(Stored data entries)
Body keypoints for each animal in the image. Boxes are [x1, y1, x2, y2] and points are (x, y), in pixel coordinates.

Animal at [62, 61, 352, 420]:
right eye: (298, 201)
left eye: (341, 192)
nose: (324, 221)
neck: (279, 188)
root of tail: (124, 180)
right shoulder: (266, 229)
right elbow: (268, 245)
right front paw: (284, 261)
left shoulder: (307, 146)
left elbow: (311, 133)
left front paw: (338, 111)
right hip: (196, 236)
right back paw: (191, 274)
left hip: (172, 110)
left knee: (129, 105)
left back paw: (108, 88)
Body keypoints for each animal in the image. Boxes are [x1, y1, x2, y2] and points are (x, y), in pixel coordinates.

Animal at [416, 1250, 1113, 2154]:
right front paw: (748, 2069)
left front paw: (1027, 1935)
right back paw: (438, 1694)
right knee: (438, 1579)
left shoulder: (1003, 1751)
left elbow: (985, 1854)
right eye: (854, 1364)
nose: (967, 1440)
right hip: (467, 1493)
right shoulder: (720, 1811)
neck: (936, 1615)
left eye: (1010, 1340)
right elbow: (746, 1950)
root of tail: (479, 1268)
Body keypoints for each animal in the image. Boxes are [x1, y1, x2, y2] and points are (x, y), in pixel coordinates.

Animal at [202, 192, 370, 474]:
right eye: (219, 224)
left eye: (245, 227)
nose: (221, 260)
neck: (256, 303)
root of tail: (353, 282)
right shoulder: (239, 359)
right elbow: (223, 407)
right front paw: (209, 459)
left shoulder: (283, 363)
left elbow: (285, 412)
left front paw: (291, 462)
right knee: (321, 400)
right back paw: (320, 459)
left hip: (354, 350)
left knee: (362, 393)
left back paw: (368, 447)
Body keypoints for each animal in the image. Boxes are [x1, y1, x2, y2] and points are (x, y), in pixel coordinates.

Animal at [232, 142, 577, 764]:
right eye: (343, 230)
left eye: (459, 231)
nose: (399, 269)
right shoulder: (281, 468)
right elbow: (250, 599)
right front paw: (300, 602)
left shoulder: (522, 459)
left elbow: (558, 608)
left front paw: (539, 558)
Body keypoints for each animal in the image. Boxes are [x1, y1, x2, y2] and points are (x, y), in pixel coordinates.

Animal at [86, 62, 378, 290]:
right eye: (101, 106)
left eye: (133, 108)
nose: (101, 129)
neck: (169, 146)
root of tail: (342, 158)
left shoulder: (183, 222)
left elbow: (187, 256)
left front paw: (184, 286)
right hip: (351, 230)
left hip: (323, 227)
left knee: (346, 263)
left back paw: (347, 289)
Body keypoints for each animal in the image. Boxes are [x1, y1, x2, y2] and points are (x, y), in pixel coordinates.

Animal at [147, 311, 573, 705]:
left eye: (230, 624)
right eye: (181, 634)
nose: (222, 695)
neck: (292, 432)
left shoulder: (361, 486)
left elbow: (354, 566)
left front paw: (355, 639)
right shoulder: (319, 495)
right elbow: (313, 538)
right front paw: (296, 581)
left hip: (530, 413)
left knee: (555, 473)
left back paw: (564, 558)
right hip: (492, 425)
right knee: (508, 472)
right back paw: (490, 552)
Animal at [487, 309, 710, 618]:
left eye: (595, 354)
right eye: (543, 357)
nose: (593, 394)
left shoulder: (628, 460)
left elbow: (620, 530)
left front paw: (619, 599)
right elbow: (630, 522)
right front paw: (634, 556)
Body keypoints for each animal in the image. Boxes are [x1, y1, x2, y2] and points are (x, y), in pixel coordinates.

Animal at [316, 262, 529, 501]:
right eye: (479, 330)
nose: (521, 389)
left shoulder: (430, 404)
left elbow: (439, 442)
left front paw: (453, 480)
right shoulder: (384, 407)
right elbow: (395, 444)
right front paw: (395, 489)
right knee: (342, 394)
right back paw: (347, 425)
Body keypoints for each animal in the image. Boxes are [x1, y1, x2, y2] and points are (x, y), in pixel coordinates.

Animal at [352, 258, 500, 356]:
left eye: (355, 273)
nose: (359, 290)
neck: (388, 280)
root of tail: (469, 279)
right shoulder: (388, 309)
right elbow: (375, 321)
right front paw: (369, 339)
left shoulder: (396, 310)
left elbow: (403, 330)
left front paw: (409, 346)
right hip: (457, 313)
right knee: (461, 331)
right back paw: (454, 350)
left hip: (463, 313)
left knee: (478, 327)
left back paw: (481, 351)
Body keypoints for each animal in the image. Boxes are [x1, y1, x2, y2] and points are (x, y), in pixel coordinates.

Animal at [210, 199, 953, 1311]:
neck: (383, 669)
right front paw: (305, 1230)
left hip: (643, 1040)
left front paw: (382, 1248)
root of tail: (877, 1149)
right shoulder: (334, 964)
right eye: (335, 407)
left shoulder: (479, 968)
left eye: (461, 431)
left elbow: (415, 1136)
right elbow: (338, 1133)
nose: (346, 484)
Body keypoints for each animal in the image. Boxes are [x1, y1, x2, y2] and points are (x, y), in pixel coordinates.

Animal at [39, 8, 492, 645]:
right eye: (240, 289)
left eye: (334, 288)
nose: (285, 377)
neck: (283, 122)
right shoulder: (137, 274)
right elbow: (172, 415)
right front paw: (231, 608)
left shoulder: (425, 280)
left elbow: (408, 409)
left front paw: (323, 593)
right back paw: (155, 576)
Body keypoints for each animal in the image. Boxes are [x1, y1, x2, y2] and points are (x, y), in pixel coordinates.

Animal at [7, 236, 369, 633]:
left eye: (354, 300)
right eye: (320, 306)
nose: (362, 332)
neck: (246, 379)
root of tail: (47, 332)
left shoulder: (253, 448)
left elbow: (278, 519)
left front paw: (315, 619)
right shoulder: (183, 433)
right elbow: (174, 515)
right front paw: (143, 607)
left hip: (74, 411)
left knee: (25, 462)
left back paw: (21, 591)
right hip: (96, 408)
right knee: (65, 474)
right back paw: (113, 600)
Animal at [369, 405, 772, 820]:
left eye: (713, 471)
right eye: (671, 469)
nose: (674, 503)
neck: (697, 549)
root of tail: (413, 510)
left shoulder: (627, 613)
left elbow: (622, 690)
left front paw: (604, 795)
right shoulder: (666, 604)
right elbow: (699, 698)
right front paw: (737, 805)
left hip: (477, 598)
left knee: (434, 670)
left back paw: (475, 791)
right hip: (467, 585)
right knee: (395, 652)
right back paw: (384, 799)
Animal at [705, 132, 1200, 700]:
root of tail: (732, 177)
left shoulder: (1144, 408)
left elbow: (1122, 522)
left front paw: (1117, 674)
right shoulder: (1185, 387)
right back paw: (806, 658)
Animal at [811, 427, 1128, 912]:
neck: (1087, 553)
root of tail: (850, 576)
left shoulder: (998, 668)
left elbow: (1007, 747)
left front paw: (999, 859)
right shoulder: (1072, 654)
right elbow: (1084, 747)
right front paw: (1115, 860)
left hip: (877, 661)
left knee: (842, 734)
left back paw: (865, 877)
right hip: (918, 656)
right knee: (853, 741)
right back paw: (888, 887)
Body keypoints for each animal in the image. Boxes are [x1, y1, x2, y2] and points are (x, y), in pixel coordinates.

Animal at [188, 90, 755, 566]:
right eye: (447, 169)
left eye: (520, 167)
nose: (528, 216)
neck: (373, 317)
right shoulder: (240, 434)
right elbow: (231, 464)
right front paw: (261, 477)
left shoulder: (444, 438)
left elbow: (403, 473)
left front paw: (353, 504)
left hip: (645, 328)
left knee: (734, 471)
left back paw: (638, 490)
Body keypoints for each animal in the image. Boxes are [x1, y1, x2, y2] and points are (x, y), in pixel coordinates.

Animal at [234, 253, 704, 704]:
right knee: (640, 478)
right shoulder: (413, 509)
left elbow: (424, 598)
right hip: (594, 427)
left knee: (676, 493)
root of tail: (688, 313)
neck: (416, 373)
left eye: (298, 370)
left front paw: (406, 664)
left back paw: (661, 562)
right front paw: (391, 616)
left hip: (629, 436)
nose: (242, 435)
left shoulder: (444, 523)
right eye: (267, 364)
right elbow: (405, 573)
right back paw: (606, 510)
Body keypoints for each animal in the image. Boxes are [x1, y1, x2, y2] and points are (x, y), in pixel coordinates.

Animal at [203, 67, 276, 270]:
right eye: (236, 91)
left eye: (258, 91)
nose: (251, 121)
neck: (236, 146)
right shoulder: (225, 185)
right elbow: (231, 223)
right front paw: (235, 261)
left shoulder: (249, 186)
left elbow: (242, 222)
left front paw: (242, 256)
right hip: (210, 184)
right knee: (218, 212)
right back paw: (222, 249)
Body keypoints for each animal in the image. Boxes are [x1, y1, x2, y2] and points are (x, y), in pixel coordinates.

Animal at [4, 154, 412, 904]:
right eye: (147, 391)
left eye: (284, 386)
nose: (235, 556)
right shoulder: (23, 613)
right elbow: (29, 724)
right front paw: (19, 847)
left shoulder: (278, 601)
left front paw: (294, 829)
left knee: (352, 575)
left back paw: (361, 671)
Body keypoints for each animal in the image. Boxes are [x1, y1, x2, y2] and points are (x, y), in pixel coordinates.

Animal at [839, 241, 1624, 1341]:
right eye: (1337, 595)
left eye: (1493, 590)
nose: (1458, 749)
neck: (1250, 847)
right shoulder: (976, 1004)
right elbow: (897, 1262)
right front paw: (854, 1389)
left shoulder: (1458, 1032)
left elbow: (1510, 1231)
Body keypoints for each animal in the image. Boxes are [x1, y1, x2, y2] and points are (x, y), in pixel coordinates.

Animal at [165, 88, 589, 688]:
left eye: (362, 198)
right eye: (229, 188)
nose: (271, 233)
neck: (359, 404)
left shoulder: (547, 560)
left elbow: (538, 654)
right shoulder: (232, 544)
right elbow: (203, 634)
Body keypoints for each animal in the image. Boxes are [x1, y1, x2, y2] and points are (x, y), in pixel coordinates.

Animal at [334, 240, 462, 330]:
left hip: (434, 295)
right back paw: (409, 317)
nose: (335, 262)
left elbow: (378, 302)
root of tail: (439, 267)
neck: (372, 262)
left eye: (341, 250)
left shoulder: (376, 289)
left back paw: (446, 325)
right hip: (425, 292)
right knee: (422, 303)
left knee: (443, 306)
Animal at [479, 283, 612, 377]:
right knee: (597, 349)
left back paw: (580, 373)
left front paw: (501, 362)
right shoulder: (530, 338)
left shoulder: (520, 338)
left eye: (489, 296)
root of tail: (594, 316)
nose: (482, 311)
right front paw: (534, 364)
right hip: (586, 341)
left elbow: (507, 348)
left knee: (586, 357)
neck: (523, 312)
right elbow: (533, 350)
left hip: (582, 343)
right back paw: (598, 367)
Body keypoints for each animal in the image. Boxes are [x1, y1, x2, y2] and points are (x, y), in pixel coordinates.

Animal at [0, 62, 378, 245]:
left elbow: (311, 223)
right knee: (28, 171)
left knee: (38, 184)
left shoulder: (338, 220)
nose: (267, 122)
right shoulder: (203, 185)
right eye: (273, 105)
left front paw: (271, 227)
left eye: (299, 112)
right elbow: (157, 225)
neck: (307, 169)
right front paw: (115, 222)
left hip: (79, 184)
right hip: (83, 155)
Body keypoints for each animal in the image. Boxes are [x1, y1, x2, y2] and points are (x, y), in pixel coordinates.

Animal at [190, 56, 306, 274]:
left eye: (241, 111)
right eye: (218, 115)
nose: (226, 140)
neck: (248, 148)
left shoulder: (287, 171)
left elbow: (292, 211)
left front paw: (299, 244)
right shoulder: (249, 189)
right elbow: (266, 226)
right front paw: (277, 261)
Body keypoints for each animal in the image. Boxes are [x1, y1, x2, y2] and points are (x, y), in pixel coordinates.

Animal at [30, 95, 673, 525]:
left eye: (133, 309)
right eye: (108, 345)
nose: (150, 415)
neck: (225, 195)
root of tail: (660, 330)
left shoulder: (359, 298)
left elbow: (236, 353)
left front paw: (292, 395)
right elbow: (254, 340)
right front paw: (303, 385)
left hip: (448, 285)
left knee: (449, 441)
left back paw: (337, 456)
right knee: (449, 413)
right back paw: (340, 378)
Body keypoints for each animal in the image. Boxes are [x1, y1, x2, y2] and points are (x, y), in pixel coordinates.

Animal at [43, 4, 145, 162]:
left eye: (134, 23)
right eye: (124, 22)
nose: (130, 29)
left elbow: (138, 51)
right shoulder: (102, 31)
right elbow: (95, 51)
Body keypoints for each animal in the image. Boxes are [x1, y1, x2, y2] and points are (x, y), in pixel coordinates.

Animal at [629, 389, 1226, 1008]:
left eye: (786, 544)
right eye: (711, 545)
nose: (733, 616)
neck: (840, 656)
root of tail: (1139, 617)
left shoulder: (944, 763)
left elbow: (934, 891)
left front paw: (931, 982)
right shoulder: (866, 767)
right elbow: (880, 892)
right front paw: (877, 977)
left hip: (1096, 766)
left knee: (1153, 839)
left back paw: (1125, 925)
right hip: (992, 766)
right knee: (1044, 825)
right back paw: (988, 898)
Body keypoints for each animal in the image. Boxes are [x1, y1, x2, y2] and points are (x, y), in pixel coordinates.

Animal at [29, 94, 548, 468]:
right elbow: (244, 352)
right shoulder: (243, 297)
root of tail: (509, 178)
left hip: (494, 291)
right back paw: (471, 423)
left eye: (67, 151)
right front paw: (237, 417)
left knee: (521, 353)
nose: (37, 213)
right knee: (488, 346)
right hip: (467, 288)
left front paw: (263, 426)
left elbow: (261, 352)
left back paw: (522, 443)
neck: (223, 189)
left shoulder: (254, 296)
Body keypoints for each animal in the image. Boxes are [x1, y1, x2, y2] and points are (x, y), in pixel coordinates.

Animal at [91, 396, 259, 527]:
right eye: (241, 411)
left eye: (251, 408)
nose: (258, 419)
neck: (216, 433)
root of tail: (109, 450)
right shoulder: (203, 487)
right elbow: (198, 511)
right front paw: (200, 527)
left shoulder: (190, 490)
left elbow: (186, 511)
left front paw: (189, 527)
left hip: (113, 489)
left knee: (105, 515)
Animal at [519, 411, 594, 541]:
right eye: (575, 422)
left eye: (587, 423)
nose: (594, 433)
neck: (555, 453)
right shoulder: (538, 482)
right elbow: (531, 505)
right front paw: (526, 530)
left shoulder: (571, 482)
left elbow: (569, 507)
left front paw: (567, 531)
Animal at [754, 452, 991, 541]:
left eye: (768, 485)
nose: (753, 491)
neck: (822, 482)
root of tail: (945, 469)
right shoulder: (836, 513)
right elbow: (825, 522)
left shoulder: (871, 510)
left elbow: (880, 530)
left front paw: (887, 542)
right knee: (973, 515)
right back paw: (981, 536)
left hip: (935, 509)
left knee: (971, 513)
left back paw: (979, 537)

Assignment: Please transcribe exactly the lines above from the line that has "nose: (399, 269)" up to and including the line that has "right back paw: (347, 425)"; no other line belongs in the answer.

Worked solution:
nose: (399, 269)
right shoulder: (281, 468)
right elbow: (250, 599)
right front paw: (300, 602)
left shoulder: (522, 459)
left elbow: (558, 608)
left front paw: (539, 558)
Body keypoints for each animal in the image. Boxes are [x1, y1, x2, y2] and points are (x, y), in pixel coordinates.

Animal at [86, 62, 378, 290]:
right eye: (101, 106)
left eye: (133, 108)
nose: (101, 129)
neck: (169, 146)
root of tail: (342, 158)
left shoulder: (183, 222)
left elbow: (187, 256)
left front paw: (184, 286)
right hip: (351, 230)
left hip: (323, 227)
left knee: (346, 263)
left back paw: (347, 289)
Body keypoints for each animal in the image. Boxes are [x1, y1, x2, y2] and points are (x, y), in pixel coordinates.

Animal at [147, 311, 573, 705]:
left eye: (230, 624)
right eye: (181, 634)
nose: (222, 695)
neck: (292, 432)
left shoulder: (361, 486)
left elbow: (354, 566)
left front paw: (355, 639)
right shoulder: (319, 495)
right elbow: (313, 538)
right front paw: (296, 581)
left hip: (530, 413)
left knee: (555, 473)
left back paw: (564, 558)
right hip: (492, 425)
right knee: (508, 472)
right back paw: (490, 552)
Animal at [487, 309, 710, 618]:
left eye: (595, 354)
right eye: (543, 357)
nose: (593, 394)
left shoulder: (628, 460)
left elbow: (620, 530)
left front paw: (619, 599)
right elbow: (630, 522)
right front paw: (634, 556)
Body keypoints for each animal in the image. Boxes are [x1, y1, x2, y2] and points are (x, y), in pixel coordinates.

Animal at [316, 262, 529, 501]:
right eye: (479, 330)
nose: (521, 389)
left shoulder: (430, 404)
left elbow: (439, 442)
left front paw: (453, 480)
right shoulder: (384, 407)
right elbow: (395, 444)
right front paw: (395, 489)
right knee: (342, 394)
right back paw: (347, 425)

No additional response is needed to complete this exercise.